Recent reads:
The Handmaid's Tale, by Margaret Atwood
A startling and engrossing vision of dystopia. I won't bother to recap the basic premise ofthe book since, like me, most people reading this blog have probably become aware of that premise through exposure to the book, the movie, or the discussions that it has inspired since its publication in 1986.
The book's still worth reading, even for someone who already knows that premise. It's a tour de force of writing in which Atwood never seems to hit a single wrong note in her first-person portrayal of a woman trapped in a living hell. Even the "villainous" characters who are responsible for her enslavement are believable and, at times, sympathetic in their own twisted way. (If anyone thinks that such a society cannot exist, or that women would automatically rise in righteous rebellion against it, he or she would do well to read up on revolutionary Iran, Afghanistan under the Taliban, 19th-century Utah, or the present-day Short Creek community of polygamists.)
Part of the reason Atwood's story is so effective is because the reader's viewpoint and knowledge are so strictly limited that we feel as closed-in and claustrophobic as the protagonist. The reader is trapped inside the perceptions and thoughts of the"handmaid" of the title, both literally and metaphorically blinkered and unable to see anything outside the hellishly confined world to which she's restricted. We're even denied knowledge of her real name, just as that name is denied to her by the society in which she lives.
In Nancy Pearl's scheme of things, this is a setting-driven novel. My interest in the book was driven by intense curiosity about the world that Atwood created: how it worked, how it came to exist, how people managed to live in it. Although the protagonist "Offred" and the other characters she describes are indeed compelling, the impact of the novel depends almost entirely on the setting as it is gradually, haltingly, revealed, and to a lesser degree on her own backstory as it is gradually and reluctantly revealed in a series of flashbacks, dreams, and uncomfortable reminiscences. It's implied that she's been tortured into submission -- "broken" -- after being torn away from her husband and child. We know, because she describes it, that she's been put through a "training program" that most people would consider brainwashing. And throughout the novel we have a ringside seat inside her head as her memories of a better time, and her desire to escape her current life, vie with the vile things she has to do and the submissive facade she has to maintain in order to survive.

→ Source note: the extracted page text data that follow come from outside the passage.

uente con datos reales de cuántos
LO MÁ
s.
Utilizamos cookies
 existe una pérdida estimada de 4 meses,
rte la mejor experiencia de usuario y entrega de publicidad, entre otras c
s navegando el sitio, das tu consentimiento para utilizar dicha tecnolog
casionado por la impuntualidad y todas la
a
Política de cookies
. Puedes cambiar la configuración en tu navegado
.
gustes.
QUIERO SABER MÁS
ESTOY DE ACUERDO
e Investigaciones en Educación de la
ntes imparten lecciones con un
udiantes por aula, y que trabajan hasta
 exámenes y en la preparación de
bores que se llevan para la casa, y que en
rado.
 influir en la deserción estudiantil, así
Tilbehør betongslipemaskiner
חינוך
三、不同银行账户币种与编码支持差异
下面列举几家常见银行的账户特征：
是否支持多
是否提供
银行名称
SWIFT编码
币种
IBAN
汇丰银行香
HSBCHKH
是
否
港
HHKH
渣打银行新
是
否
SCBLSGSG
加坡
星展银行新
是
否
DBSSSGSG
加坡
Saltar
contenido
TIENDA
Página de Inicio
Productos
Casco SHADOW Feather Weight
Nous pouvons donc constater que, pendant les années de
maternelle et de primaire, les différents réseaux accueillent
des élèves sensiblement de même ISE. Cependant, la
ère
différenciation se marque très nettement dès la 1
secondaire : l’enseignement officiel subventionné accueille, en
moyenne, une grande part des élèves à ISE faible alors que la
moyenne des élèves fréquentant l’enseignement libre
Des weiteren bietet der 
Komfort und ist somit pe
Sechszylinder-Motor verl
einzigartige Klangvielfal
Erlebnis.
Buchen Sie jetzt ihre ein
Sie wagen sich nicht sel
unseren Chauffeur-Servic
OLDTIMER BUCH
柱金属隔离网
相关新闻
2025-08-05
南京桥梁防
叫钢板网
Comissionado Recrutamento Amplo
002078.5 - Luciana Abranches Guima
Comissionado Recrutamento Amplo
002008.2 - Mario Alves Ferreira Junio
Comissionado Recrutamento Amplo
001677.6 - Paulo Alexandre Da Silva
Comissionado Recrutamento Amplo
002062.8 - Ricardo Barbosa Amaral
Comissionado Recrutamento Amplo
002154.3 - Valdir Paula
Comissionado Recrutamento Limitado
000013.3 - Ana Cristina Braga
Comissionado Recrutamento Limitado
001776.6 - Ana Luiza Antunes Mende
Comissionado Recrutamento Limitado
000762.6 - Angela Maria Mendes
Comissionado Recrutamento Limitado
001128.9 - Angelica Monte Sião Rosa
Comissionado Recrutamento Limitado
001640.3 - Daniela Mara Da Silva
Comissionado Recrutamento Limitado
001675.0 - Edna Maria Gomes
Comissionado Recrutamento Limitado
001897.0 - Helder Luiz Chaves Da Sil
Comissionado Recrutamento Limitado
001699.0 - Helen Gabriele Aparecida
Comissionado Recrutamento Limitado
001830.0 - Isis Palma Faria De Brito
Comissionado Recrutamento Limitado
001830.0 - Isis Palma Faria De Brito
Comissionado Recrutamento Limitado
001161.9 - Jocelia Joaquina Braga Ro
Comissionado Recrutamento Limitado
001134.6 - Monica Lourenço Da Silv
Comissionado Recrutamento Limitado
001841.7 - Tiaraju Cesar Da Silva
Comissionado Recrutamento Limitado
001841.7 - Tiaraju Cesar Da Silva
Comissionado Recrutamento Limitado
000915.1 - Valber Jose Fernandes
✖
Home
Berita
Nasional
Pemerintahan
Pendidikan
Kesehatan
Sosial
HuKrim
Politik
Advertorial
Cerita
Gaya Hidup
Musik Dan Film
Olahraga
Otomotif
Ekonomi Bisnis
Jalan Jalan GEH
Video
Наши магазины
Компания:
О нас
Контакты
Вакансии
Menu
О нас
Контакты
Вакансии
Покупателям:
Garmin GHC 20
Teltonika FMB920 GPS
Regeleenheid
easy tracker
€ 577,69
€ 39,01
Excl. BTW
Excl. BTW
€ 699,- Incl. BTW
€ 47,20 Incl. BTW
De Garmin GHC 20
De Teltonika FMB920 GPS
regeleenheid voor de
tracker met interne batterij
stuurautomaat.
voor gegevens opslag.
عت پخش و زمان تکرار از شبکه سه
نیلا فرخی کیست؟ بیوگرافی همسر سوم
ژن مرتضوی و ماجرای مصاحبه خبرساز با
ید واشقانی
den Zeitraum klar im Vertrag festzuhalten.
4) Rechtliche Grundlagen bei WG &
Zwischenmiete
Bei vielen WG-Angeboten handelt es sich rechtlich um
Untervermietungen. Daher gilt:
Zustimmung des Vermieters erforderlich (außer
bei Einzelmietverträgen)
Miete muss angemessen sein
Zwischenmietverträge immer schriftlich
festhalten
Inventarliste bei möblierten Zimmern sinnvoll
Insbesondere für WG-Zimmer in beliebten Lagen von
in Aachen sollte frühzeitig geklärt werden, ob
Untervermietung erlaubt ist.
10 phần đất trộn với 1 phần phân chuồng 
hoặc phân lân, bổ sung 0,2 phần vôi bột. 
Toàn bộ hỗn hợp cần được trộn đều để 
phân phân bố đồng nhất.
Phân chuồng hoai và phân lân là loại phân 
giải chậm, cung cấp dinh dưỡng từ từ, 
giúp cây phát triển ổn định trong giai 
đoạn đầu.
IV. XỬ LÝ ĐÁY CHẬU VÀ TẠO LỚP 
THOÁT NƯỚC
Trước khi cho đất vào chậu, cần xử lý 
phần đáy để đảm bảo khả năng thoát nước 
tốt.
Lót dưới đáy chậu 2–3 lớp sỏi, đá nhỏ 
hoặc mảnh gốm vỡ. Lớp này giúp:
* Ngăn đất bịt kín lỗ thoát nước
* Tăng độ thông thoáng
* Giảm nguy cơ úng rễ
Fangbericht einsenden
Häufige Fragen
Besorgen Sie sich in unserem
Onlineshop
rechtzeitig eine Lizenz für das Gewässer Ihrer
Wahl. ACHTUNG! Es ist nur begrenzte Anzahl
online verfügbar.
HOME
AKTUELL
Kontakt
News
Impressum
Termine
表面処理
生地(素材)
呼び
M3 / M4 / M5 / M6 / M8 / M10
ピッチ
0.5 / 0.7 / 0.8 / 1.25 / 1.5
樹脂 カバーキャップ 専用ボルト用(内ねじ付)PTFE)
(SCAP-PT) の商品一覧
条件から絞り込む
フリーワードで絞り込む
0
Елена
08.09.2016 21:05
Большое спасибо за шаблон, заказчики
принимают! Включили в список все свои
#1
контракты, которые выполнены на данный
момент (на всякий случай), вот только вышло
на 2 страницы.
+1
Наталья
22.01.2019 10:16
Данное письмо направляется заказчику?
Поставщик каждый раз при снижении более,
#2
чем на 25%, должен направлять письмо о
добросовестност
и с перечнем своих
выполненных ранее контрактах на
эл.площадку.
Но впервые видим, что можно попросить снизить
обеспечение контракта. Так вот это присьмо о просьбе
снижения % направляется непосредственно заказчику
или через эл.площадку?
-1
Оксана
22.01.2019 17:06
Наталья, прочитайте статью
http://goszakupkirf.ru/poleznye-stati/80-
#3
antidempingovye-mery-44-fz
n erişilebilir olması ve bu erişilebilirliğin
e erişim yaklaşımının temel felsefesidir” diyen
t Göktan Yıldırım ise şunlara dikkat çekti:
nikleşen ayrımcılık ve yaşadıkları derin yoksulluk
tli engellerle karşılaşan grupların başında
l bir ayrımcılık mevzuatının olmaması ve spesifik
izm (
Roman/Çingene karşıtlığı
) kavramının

All this makes for powerful drama, but I found myself reading on not because I was particularly interested in "Offred"'s current or future emotional state, or whether she became pregnant or not, or even what her eventual fate might be, but because, in a horrified way, I wanted to know more about the world in which she lived. How did it come to be? And how did people manage to live in it? And what might eventually become of it?
A measure of this can be seen in the fact that the reader is never actually told what eventually happens to "Offred". The story she tells simply trails off into silence after a critical moment, after which we're given a kind of framing device in the form of an academic presentation about the provenance and background of the "soi-disant manuscript" that we've been reading. We don't find out much more about "Offred" than she's already told us, and we certainly don't find out what happened to her after the events she describes. What we do get is some context, a few more details about the "Gileadite regime" in which she lived, all of it couched in a stream of condescending, trivializing academic jokes that seem downright ghoulish after what we've just read. It's tempting to think that Atwood is just poking fun at the affectations of academia, but it's also possible that she has bigger game in mind. I'll leave that as a question for discussion should anyone feel so inclined.